(Entries from a dataset)
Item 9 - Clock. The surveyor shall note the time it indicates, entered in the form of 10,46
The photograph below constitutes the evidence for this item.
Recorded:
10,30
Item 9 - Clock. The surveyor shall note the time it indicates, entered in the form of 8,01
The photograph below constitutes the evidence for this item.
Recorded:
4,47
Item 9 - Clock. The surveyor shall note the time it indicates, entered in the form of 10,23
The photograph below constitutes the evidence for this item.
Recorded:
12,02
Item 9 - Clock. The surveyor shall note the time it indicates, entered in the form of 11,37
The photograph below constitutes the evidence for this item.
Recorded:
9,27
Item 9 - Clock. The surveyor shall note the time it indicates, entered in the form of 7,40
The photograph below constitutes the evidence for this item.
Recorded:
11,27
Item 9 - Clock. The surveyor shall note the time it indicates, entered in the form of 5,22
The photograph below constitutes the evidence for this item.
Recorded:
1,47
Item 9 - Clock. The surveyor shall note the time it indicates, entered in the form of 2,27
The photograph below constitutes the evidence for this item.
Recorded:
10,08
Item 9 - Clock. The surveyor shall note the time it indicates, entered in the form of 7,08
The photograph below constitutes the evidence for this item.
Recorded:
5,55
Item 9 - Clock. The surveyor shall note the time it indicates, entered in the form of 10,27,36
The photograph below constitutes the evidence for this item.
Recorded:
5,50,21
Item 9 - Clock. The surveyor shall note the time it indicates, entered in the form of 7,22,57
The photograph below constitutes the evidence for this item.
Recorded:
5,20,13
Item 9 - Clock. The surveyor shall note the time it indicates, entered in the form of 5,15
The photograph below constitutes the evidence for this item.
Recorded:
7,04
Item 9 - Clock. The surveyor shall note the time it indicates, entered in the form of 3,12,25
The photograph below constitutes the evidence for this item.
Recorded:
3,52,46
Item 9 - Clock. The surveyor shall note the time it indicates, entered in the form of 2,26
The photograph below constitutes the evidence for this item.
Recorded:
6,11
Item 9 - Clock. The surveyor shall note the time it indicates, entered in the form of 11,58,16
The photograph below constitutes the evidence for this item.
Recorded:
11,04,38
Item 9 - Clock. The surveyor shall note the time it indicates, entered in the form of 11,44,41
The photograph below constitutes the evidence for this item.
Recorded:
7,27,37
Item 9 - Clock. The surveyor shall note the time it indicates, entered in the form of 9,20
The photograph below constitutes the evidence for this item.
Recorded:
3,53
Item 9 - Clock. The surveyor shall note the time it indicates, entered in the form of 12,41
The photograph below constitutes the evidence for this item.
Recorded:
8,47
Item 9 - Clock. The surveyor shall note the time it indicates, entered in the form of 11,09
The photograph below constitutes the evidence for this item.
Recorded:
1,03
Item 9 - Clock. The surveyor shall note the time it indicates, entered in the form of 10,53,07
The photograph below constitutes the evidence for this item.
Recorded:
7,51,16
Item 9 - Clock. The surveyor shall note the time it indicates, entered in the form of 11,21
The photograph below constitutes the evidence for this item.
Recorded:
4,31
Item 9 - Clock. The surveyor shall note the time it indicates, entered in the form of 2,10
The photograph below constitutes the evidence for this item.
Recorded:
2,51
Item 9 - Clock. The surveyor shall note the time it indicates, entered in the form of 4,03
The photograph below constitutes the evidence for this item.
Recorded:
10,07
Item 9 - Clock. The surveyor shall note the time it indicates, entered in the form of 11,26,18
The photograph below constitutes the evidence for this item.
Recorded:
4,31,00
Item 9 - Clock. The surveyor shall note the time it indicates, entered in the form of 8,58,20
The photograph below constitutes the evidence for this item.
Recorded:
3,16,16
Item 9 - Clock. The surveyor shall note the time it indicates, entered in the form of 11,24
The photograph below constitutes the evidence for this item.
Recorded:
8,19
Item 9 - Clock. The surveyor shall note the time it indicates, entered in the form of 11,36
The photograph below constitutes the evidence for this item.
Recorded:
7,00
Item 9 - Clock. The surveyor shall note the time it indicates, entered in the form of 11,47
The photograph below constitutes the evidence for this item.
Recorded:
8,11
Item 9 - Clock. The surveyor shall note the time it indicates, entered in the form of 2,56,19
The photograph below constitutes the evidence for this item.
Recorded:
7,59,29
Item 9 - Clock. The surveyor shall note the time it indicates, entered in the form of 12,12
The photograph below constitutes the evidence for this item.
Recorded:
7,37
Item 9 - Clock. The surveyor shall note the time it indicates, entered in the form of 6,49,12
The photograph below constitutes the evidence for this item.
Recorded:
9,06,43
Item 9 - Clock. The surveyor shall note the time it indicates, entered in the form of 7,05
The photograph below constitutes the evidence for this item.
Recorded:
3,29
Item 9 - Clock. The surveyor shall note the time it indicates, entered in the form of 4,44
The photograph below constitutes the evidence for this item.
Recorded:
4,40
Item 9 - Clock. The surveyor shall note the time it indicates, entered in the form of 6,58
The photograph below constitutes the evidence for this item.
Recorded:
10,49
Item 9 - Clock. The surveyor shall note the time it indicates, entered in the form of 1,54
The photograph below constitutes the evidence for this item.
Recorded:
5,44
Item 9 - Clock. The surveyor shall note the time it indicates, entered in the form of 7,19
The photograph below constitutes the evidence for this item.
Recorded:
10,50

*Aim of the exercise*
Print the lines of the listing above unchanged, starting with the line that contains "form of 7,19" and ending with the last line of the listing.

*Task answer*
Item 9 - Clock. The surveyor shall note the time it indicates, entered in the form of 7,19
The photograph below constitutes the evidence for this item.
Recorded:
10,50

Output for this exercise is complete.